If I were to stereotype EE as a poet, which is obviously to say more about me than is about EE, I do find the poems that I might have expected to find: treatment of exotic places, of family history, and art history; all of which is done well, with the control and craft I have already mentioned, I found Edna a tribute to one of her aunts particularly touching, but there is more.  The collection’s opening poem Skin gives the clue, it is a fantasy about being uncomfortable, and even losing one’s skin.

There is something edgy, hard and critical in the best of EE’s poetry. She gives us the end of the world and the truths behind apparent domestic certainties.  The collection’s title poem uses hard flat language to create an image of the apocalypse, that speculates how poorly our current values would stand up to such a test.  EE uses her classical poetic skills partly by holding them back to allow crystal images to come through. The image of corpses nails curling into the earth like sickles is particularly memorable.

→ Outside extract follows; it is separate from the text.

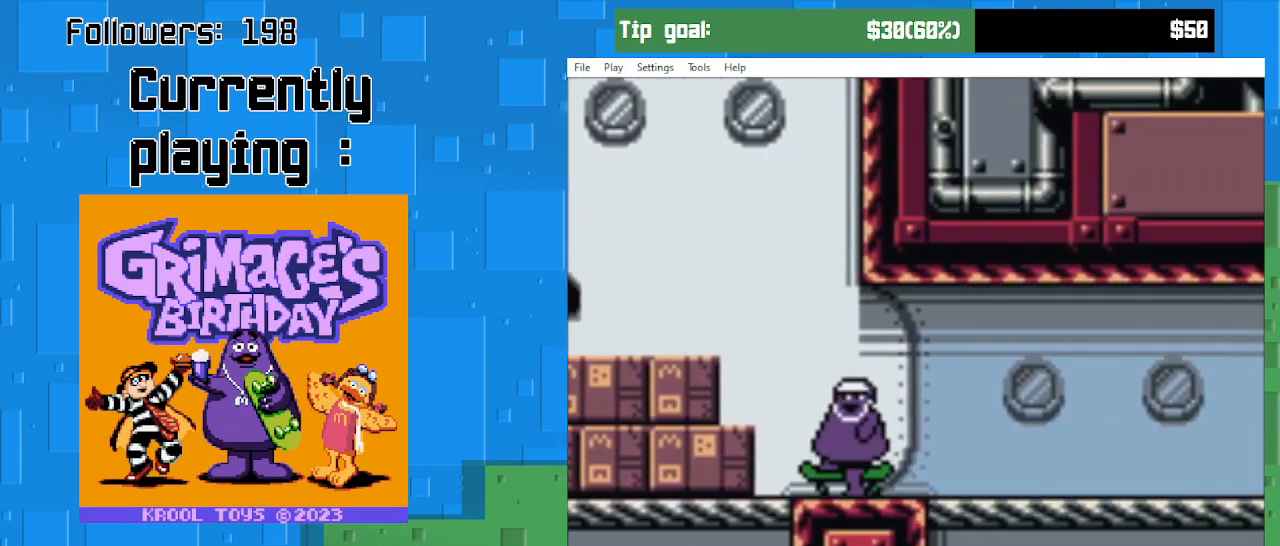
{"buttons": ["DPAD_LEFT"], "right_stick": "center", "events": []}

The end of days is not always on EE’s mind, the poem Lilac creates a similar feel, though this time in a cold war context. Domesticity and containment are the most commonly reoccurring themes.  These are first encountered in Crazy House at the Fairground and IKEA Room Set.  In the first a hall of mirrors is the setting for a domestic bliss and comfort, where everything is changeable but walls and ceilings seem so straight.  The second is one of several poems that imagine the domestic scene as a film set with obvious artifice and undeniable truth.

EE was a great admirer of Pascale Petit, and the influence is clearly present in this collection.  The poem Weaver Bird is credited as being after Pascale Petit and it shares that poets technique of brining a metaphor to life, so it is a once a thing in its self and a cypher.  In this case the Weaver Bird builds a nest that is also a prison to punish someone who has lied about writing some love letters.  Though this technique is used elsewhere in the poems Ant in Vaseline and Batbridge.

Ant in Vaseline along with Kalypso are probably my favourite poems in the collection.  The first shares something of the metaphorical approach of Weaver Bird, though this time it is a family environment and the environment is stranger, a family who’s father is a natural scientist the other family members his insect specimens.  Kalypso is a beautifully phrased villanelle, in which Homer’s character laments the loss of Odysseus, the use of landscape as a focus for her morning is particularly touching.  There is something in the richness of her longing, which makes me think she might have overcome her loss, even if she does nor realise it yet.   

What Ellie might have done with another decade, we will never know.  What is here is a book of well crafted poems on a wide range of interesting topics, set in fascinating locations, much captivating energy, and a vein of disturbing surrealism delivered in a clear light..

The Ivy Hides the Fig-Ripe Duchess is still available from Seren Books, and you can see Ellie read it on YouTube.  A full obituary is also available from The Guardian, if you go here you will find Ellie wrote under light cover, her real name was Anne Evans.